Exercise directions:
Please reproduce the listing below exactly, leaving out every picture.

Input for this task:
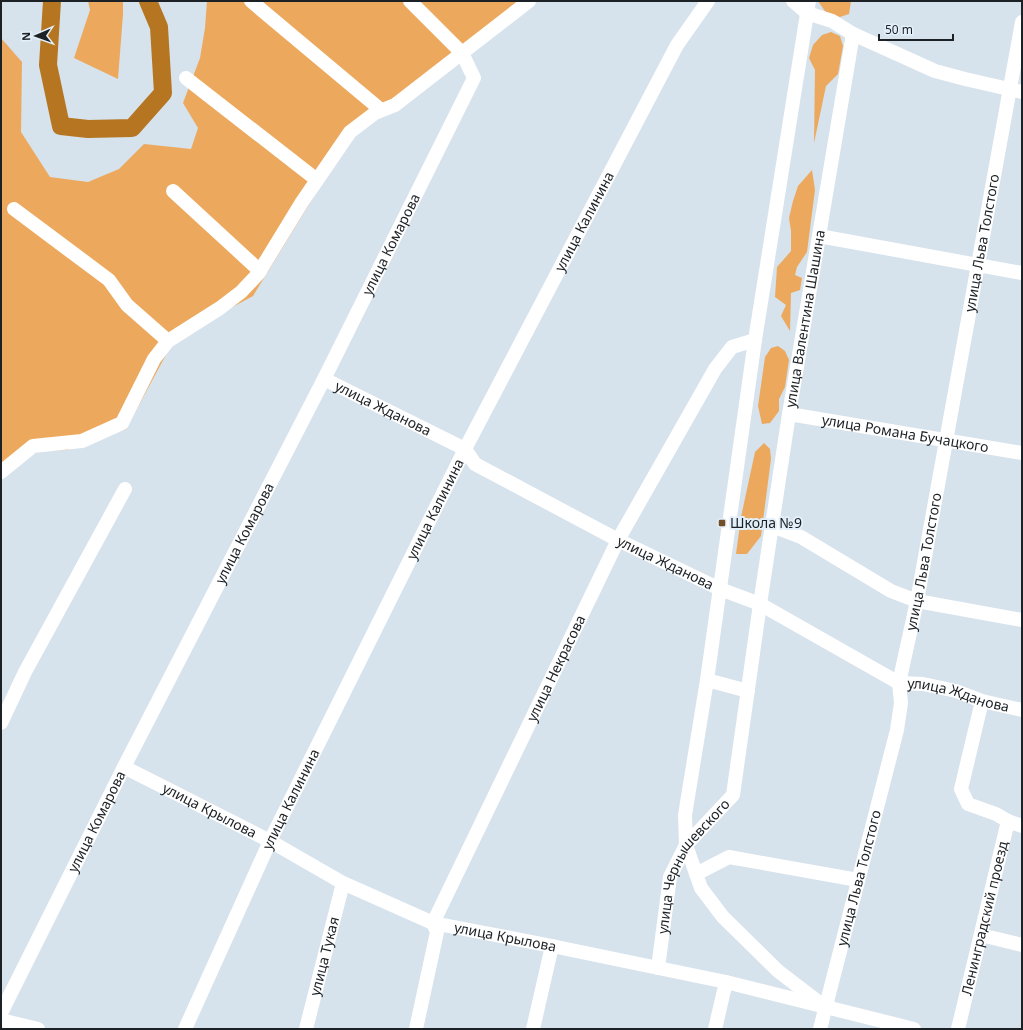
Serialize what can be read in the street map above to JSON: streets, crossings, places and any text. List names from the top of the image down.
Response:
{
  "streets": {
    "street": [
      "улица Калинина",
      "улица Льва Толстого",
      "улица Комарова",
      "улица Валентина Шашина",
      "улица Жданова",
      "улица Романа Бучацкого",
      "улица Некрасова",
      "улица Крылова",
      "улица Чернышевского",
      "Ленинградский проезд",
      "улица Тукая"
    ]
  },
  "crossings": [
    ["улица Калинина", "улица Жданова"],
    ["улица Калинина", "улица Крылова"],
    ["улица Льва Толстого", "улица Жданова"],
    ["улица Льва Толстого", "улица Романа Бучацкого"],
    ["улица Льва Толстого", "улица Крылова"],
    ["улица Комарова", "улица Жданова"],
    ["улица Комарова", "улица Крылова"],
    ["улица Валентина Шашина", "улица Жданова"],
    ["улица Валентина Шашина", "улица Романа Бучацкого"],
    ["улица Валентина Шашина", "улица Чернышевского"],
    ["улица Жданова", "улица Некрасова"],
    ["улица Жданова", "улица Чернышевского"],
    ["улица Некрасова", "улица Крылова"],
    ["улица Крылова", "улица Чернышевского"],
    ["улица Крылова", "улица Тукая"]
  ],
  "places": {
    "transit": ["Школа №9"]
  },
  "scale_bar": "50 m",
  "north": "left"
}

Your response:
Serialize what can be read in the street map above to JSON: streets, crossings, places and any text. List names from the top of the image down.
Response:
{
  "streets": {
    "street": [
      "улица Калинина",
      "улица Льва Толстого",
      "улица Комарова",
      "улица Валентина Шашина",
      "улица Жданова",
      "улица Романа Бучацкого",
      "улица Некрасова",
      "улица Крылова",
      "улица Чернышевского",
      "Ленинградский проезд",
      "улица Тукая"
    ]
  },
  "crossings": [
    ["улица Калинина", "улица Жданова"],
    ["улица Калинина", "улица Крылова"],
    ["улица Льва Толстого", "улица Жданова"],
    ["улица Льва Толстого", "улица Романа Бучацкого"],
    ["улица Льва Толстого", "улица Крылова"],
    ["улица Комарова", "улица Жданова"],
    ["улица Комарова", "улица Крылова"],
    ["улица Валентина Шашина", "улица Жданова"],
    ["улица Валентина Шашина", "улица Романа Бучацкого"],
    ["улица Валентина Шашина", "улица Чернышевского"],
    ["улица Жданова", "улица Некрасова"],
    ["улица Жданова", "улица Чернышевского"],
    ["улица Некрасова", "улица Крылова"],
    ["улица Крылова", "улица Чернышевского"],
    ["улица Крылова", "улица Тукая"]
  ],
  "places": {
    "transit": ["Школа №9"]
  },
  "scale_bar": "50 m",
  "north": "left"
}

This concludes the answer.